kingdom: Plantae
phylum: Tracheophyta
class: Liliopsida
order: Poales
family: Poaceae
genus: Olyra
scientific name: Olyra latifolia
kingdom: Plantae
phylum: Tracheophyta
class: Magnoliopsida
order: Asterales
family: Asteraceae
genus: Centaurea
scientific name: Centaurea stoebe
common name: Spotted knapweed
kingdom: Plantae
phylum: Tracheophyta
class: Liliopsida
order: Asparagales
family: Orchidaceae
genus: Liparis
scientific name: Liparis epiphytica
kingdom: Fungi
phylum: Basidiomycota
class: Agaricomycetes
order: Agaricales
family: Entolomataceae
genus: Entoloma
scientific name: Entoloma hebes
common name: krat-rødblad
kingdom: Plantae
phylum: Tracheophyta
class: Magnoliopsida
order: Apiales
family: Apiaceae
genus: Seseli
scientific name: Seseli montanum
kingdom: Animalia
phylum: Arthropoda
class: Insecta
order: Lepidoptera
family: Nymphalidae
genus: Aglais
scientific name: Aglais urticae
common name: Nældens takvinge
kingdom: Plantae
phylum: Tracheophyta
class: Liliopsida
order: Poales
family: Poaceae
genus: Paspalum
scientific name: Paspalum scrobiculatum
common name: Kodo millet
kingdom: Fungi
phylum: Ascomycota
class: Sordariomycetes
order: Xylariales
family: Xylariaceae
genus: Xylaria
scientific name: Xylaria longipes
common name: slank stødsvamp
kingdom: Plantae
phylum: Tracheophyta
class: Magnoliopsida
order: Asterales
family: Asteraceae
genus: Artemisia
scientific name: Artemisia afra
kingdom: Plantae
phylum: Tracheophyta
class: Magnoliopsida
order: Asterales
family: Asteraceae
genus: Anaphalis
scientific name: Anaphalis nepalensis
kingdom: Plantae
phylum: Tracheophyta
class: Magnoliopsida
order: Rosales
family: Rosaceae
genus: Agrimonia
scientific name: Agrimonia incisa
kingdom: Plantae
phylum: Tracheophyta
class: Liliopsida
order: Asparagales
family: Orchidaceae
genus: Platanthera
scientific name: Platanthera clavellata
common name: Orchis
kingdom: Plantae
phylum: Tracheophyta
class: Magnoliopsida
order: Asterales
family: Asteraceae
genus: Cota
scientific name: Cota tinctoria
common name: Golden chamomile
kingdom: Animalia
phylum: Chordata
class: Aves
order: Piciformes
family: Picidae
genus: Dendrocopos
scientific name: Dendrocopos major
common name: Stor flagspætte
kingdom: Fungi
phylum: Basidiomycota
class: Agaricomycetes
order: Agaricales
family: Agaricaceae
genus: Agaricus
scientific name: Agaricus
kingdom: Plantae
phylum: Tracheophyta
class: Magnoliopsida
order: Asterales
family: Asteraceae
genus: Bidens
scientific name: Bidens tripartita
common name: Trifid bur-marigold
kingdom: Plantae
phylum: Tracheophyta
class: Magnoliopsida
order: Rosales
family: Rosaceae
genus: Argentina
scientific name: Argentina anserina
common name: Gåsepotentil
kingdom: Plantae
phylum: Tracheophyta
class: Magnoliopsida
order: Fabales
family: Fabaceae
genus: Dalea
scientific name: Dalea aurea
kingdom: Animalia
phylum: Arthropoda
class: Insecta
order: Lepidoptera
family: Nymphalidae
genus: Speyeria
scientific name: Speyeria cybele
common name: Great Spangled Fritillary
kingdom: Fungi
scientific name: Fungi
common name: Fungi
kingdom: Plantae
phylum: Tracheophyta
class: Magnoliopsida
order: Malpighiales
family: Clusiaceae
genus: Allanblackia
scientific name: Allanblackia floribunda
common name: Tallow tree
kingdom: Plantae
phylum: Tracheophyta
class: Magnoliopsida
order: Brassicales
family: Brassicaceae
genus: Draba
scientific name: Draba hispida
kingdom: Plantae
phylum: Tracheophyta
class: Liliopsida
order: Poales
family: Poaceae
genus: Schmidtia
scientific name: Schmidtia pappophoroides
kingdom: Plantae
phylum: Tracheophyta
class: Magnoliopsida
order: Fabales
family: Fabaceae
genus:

WHAT THIS TASK INVOLVES: Output every line of the records above as a single numbered list, omitting any blank lines.

RESPONSE:
1. kingdom: Plantae
2. phylum: Tracheophyta
3. class: Liliopsida
4. order: Poales
5. family: Poaceae
6. genus: Olyra
7. scientific name: Olyra latifolia
8. kingdom: Plantae
9. phylum: Tracheophyta
10. class: Magnoliopsida
11. order: Asterales
12. family: Asteraceae
13. genus: Centaurea
14. scientific name: Centaurea stoebe
15. common name: Spotted knapweed
16. kingdom: Plantae
17. phylum: Tracheophyta
18. class: Liliopsida
19. order: Asparagales
20. family: Orchidaceae
21. genus: Liparis
22. scientific name: Liparis epiphytica
23. kingdom: Fungi
24. phylum: Basidiomycota
25. class: Agaricomycetes
26. order: Agaricales
27. family: Entolomataceae
28. genus: Entoloma
29. scientific name: Entoloma hebes
30. common name: krat-rødblad
31. kingdom: Plantae
32. phylum: Tracheophyta
33. class: Magnoliopsida
34. order: Apiales
35. family: Apiaceae
36. genus: Seseli
37. scientific name: Seseli montanum
38. kingdom: Animalia
39. phylum: Arthropoda
40. class: Insecta
41. order: Lepidoptera
42. family: Nymphalidae
43. genus: Aglais
44. scientific name: Aglais urticae
45. common name: Nældens takvinge
46. kingdom: Plantae
47. phylum: Tracheophyta
48. class: Liliopsida
49. order: Poales
50. family: Poaceae
51. genus: Paspalum
52. scientific name: Paspalum scrobiculatum
53. common name: Kodo millet
54. kingdom: Fungi
55. phylum: Ascomycota
56. class: Sordariomycetes
57. order: Xylariales
58. family: Xylariaceae
59. genus: Xylaria
60. scientific name: Xylaria longipes
61. common name: slank stødsvamp
62. kingdom: Plantae
63. phylum: Tracheophyta
64. class: Magnoliopsida
65. order: Asterales
66. family: Asteraceae
67. genus: Artemisia
68. scientific name: Artemisia afra
69. kingdom: Plantae
70. phylum: Tracheophyta
71. class: Magnoliopsida
72. order: Asterales
73. family: Asteraceae
74. genus: Anaphalis
75. scientific name: Anaphalis nepalensis
76. kingdom: Plantae
77. phylum: Tracheophyta
78. class: Magnoliopsida
79. order: Rosales
80. family: Rosaceae
81. genus: Agrimonia
82. scientific name: Agrimonia incisa
83. kingdom: Plantae
84. phylum: Tracheophyta
85. class: Liliopsida
86. order: Asparagales
87. family: Orchidaceae
88. genus: Platanthera
89. scientific name: Platanthera clavellata
90. common name: Orchis
91. kingdom: Plantae
92. phylum: Tracheophyta
93. class: Magnoliopsida
94. order: Asterales
95. family: Asteraceae
96. genus: Cota
97. scientific name: Cota tinctoria
98. common name: Golden chamomile
99. kingdom: Animalia
100. phylum: Chordata
101. class: Aves
102. order: Piciformes
103. family: Picidae
104. genus: Dendrocopos
105. scientific name: Dendrocopos major
106. common name: Stor flagspætte
107. kingdom: Fungi
108. phylum: Basidiomycota
109. class: Agaricomycetes
110. order: Agaricales
111. family: Agaricaceae
112. genus: Agaricus
113. scientific name: Agaricus
114. kingdom: Plantae
115. phylum: Tracheophyta
116. class: Magnoliopsida
117. order: Asterales
118. family: Asteraceae
119. genus: Bidens
120. scientific name: Bidens tripartita
121. common name: Trifid bur-marigold
122. kingdom: Plantae
123. phylum: Tracheophyta
124. class: Magnoliopsida
125. order: Rosales
126. family: Rosaceae
127. genus: Argentina
128. scientific name: Argentina anserina
129. common name: Gåsepotentil
130. kingdom: Plantae
131. phylum: Tracheophyta
132. class: Magnoliopsida
133. order: Fabales
134. family: Fabaceae
135. genus: Dalea
136. scientific name: Dalea aurea
137. kingdom: Animalia
138. phylum: Arthropoda
139. class: Insecta
140. order: Lepidoptera
141. family: Nymphalidae
142. genus: Speyeria
143. scientific name: Speyeria cybele
144. common name: Great Spangled Fritillary
145. kingdom: Fungi
146. scientific name: Fungi
147. common name: Fungi
148. kingdom: Plantae
149. phylum: Tracheophyta
150. class: Magnoliopsida
151. order: Malpighiales
152. family: Clusiaceae
153. genus: Allanblackia
154. scientific name: Allanblackia floribunda
155. common name: Tallow tree
156. kingdom: Plantae
157. phylum: Tracheophyta
158. class: Magnoliopsida
159. order: Brassicales
160. family: Brassicaceae
161. genus: Draba
162. scientific name: Draba hispida
163. kingdom: Plantae
164. phylum: Tracheophyta
165. class: Liliopsida
166. order: Poales
167. family: Poaceae
168. genus: Schmidtia
169. scientific name: Schmidtia pappophoroides
170. kingdom: Plantae
171. phylum: Tracheophyta
172. class: Magnoliopsida
173. order: Fabales
174. family: Fabaceae
175. genus:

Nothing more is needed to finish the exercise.